Testo fornito.
Licia Petropulacos: "Ho chiesto le liste di attesa. Sono scomoda, mi cacciano"

Licia Petropulacos, direttore della sanità regionale, contro l’assessore Donini

Licia Petropulacos, direttore della sanità regionale dell'Emilia Romagna

Licia Petropulacos, direttore della sanità regionale dell'Emilia Romagna

di Barbara Manicardi

"Mi hanno convocata in una saletta e mi hanno detto: non vogliamo più che lavori qui". Loro sono "i vertici della Regione Emilia Romagna", lei è Licia Petropulacos, direttore generale dell’assessorato alla Sanità di viale Aldo Moro. Due fronti contrapposti, uniti durante la lotta alla pandemia e ora separati da una voragine che sembra impossibile colmare. Uno scontro senza precedenti, scatenato formalmente dal caso degli screening al personale sanitario, che si combatte a suon di accuse e avvocati.

A pochi mesi dalla pensione si aspettava tutto questo?

"Per la verità no. Chi mi conosce sa che io faccio il mio lavoro al meglio delle mie possibilità e di sicuro sono una donna che non si piega".

A cosa?

"A logiche politiche diverse da quello che è il bene e l’interesse del cittadino".

Quindi lo scontro non è nato solo sul caso screening ma anche su altro?

"Fare infuriare i sindacati, in questa regione, ti ’condanna a morte’. Sullo screening ho solo trasmesso il documento dei tecnici della cabina di regia Covid, alla quale non partecipo. Poi con tutti i mezzi ai tecnici della cabina, non è più stato permesso di esprimersi e oggi (ieri per chi legge, ndr) a riunione prevista per rivalutare il documento è stata sconvocata. Anche la necessità di razionalizzare le spese, visto che abbiamo un disavanzo di bilancio superiore ai 700 milioni di euro dovuto alla gestione della pandemia, crea non pochi nemici"

Razionalizzare in che modo?

"Evitando, per esempio, assunzioni o incarichi evitabili".

E non potevate discuterne?

"Io non mi sottraggo mai al confronto. Per questo stamattina (ieri per chi legge, ndr) sono andata di persona in commissione. Non ho nulla da nascondere, sono pronta a discutere di tutto anche in modo costruttivo. Ma per costruire bisogna essere in due...".

Fatto sta che ora è guerra aperta, una situazione inedita per l’Emilia Romagna.

"Non l’ho voluta io la guerra, sia chiaro. Io, e lo ribadisco, lavoro per il bene dei cittadini".

Ora è in mezzo alla bufera...

"Sì. E ci resto. Perché non ho nessuna intenzione di fare un passo indietro. Se vogliono mi licenzino pure e trovino una giusta causa per farlo, non certo un’offesa che io avrei rivolto a un collega in Regione. Se ne stanno occupando i legali".

Oltre ai sindacati ha fatto arrabbiare altri?

"Forse sì. Ho chiesto conto ai direttori generali di Ausl Bologna e Sant’Orsola Bordon e Gibertoni sulla gestione delle liste d’attesa per visite ed esami tra il 2015 e il 2021...e l’assessore Donini si è infuriato".

Perché?

"Non lo so. Io ho solo voluto accertare come viene speso il denato pubblico"-

Tra lei e Donini c’è mai stato feeling?

"No. Tra noi c’è un enorme divario culturale"

E ora, cosa succederà?

"Credo che frattura non sia più sanabile. Probabilmente procederanno a una riorganizzazione dei ruoli tecnici e amministrativi dell’assessorato: eliminando il mio posto elimineranno anche me. Con il rischio di dovermi pagare lo stesso".

Dati in ingresso.

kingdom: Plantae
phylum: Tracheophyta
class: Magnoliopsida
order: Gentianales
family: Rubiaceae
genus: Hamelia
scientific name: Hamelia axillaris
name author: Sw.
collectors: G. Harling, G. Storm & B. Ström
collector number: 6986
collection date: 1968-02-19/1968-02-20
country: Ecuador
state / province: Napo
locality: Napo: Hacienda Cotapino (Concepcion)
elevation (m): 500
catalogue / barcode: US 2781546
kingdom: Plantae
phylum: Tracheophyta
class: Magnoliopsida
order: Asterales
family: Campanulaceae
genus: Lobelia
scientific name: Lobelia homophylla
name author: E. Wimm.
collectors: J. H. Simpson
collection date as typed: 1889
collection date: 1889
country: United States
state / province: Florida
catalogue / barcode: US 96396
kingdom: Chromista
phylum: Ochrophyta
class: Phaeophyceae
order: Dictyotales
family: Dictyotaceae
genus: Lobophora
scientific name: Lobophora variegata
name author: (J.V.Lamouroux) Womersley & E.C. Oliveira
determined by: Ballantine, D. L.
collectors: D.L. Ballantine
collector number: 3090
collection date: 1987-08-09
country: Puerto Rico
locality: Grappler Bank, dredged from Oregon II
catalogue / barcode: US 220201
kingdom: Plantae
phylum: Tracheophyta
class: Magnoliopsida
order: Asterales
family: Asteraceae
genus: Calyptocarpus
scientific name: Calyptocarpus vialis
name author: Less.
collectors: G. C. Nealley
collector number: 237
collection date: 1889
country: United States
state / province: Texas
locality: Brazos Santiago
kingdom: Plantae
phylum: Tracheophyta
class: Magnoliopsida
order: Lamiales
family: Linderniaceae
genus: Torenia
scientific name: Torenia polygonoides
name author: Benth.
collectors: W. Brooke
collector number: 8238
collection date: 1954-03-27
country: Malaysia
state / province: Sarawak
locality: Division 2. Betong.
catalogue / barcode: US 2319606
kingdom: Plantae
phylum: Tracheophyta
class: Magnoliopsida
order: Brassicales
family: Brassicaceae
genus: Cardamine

Compito 1.
Ricopia dal testo fornito il passo che va da "Quindi lo scontro" fino a "in che modo?" incluso.
Compito 2.
Secondo il testo fornito, per quale motivo Licia Petropulacos si è presentata di persona in commissione? Spiegalo in una-tre frasi.
I dati non hanno alcun legame con il testo fornito.

Soluzione scritta 1.
Quindi lo scontro non è nato solo sul caso screening ma anche su altro?

"Fare infuriare i sindacati, in questa regione, ti ’condanna a morte’. Sullo screening ho solo trasmesso il documento dei tecnici della cabina di regia Covid, alla quale non partecipo. Poi con tutti i mezzi ai tecnici della cabina, non è più stato permesso di esprimersi e oggi (ieri per chi legge, ndr) a riunione prevista per rivalutare il documento è stata sconvocata. Anche la necessità di razionalizzare le spese, visto che abbiamo un disavanzo di bilancio superiore ai 700 milioni di euro dovuto alla gestione della pandemia, crea non pochi nemici"

Razionalizzare in che modo?

Soluzione scritta 2.
Si è presentata di persona perché, come dichiara, non si sottrae mai al confronto. Aggiunge di non avere nulla da nascondere e di essere pronta a discutere di tutto, anche in modo costruttivo.